* [Records]
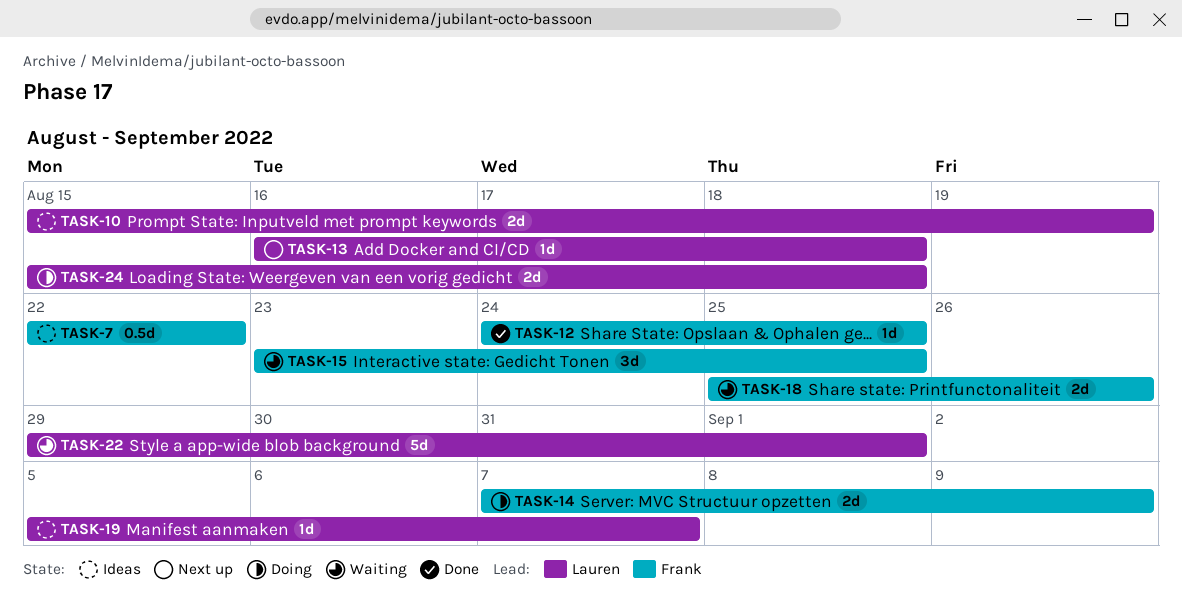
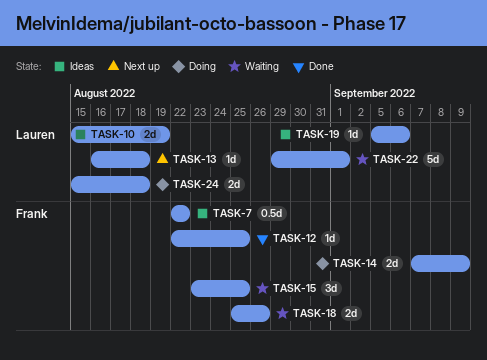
TASK-12, start: Aug 24 -> Aug 22
TASK-19, due: Sep 7 -> Sep 6

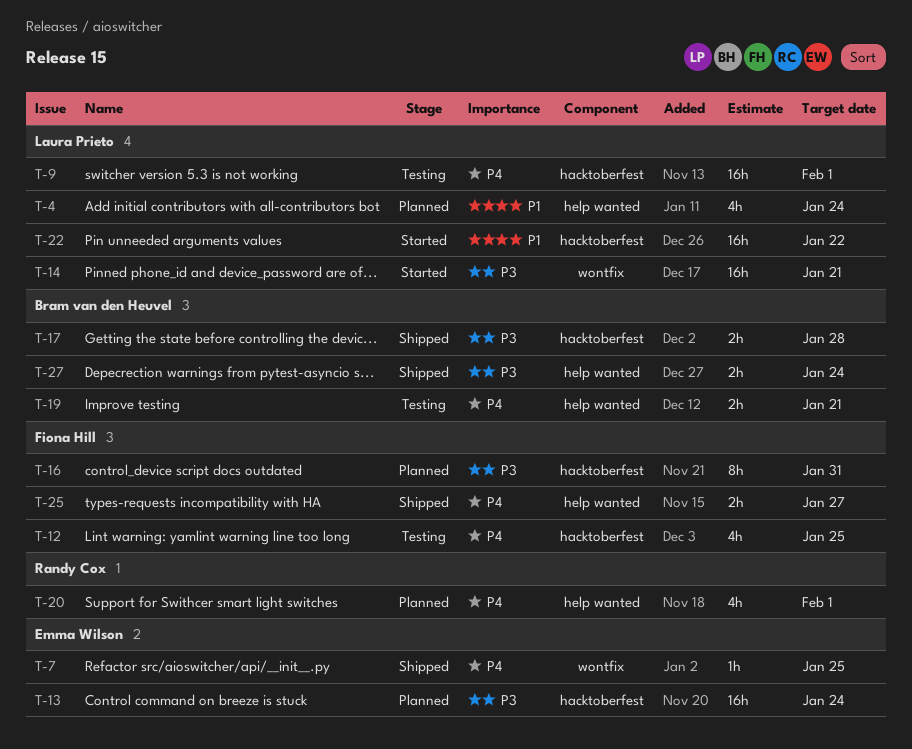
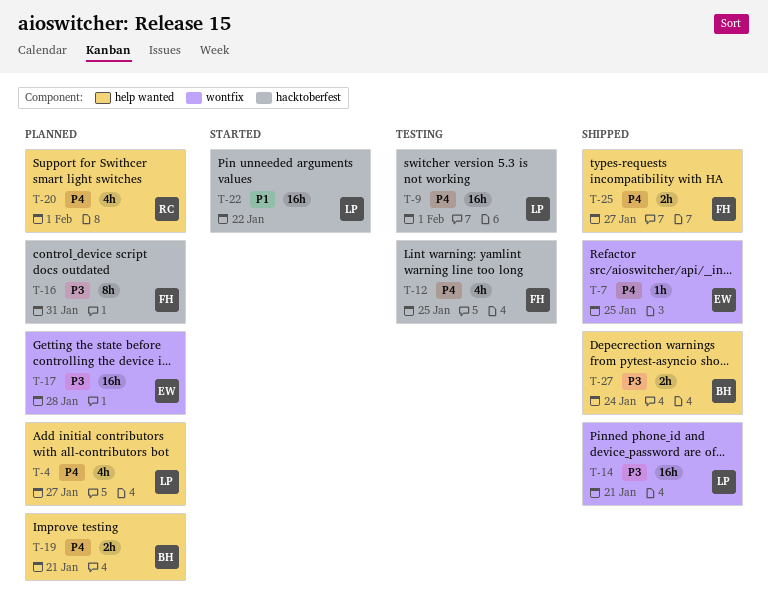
T-4, priority: P1 -> P4
T-4, due: Jan 24 -> Jan 27
T-13: present -> none
T-14, status: Started -> Shipped
T-17, status: Shipped -> Planned
T-17, owner: Bram van den Heuvel -> Emma Wilson
T-17, label: hacktoberfest -> wontfix
T-17, estimate: 2h -> 16h
T-19, status: Testing -> Planned

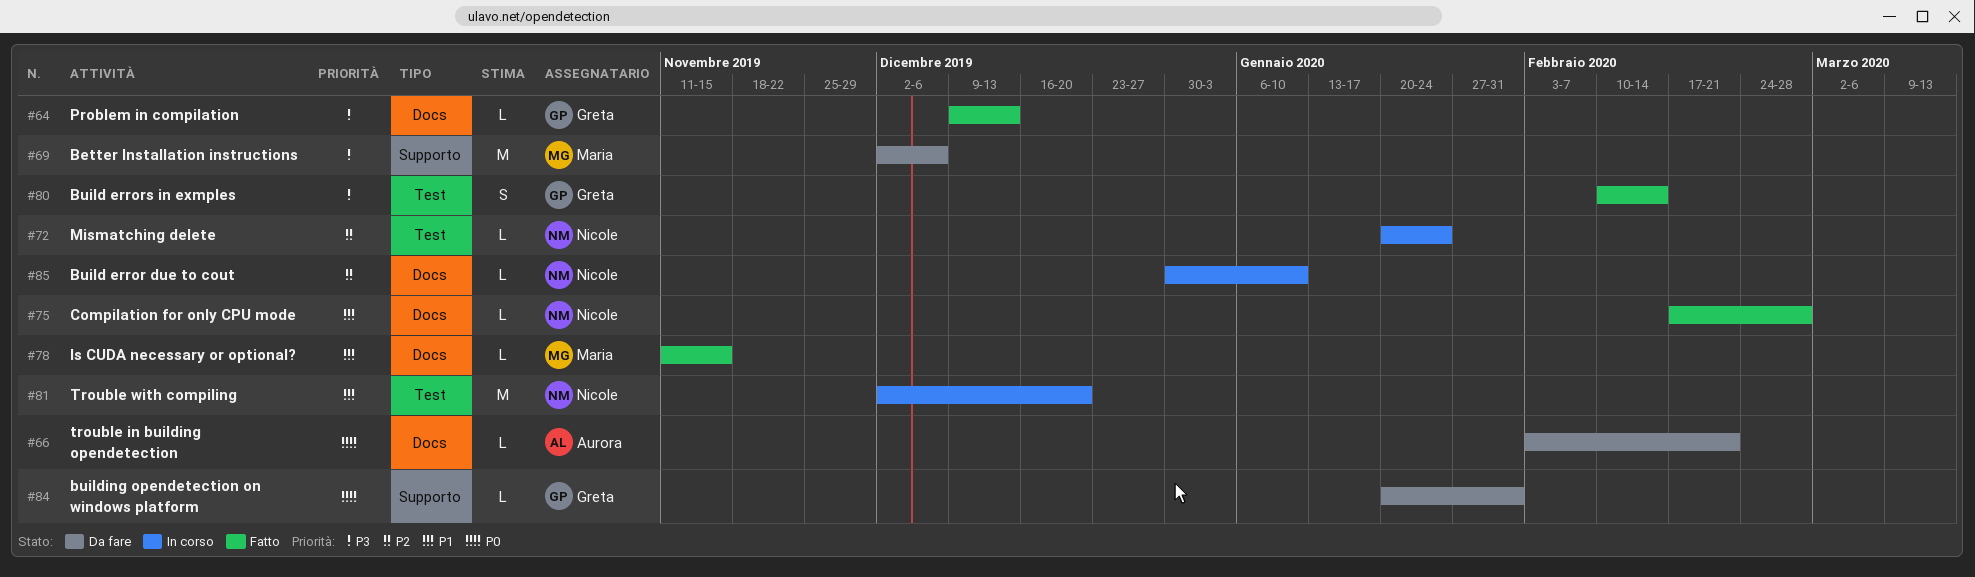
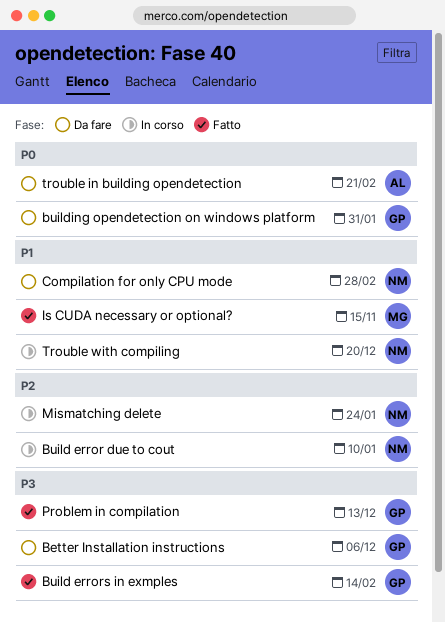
Better Installation instructions, owner: Maria -> Greta
Compilation for only CPU mode, status: Fatto -> Da fare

* [Your objective] Exactly as written, return each line above and leave the pictures behind.

* [Answer area]
TASK-12, start: Aug 24 -> Aug 22
TASK-19, due: Sep 7 -> Sep 6

T-4, priority: P1 -> P4
T-4, due: Jan 24 -> Jan 27
T-13: present -> none
T-14, status: Started -> Shipped
T-17, status: Shipped -> Planned
T-17, owner: Bram van den Heuvel -> Emma Wilson
T-17, label: hacktoberfest -> wontfix
T-17, estimate: 2h -> 16h
T-19, status: Testing -> Planned

Better Installation instructions, owner: Maria -> Greta
Compilation for only CPU mode, status: Fatto -> Da fare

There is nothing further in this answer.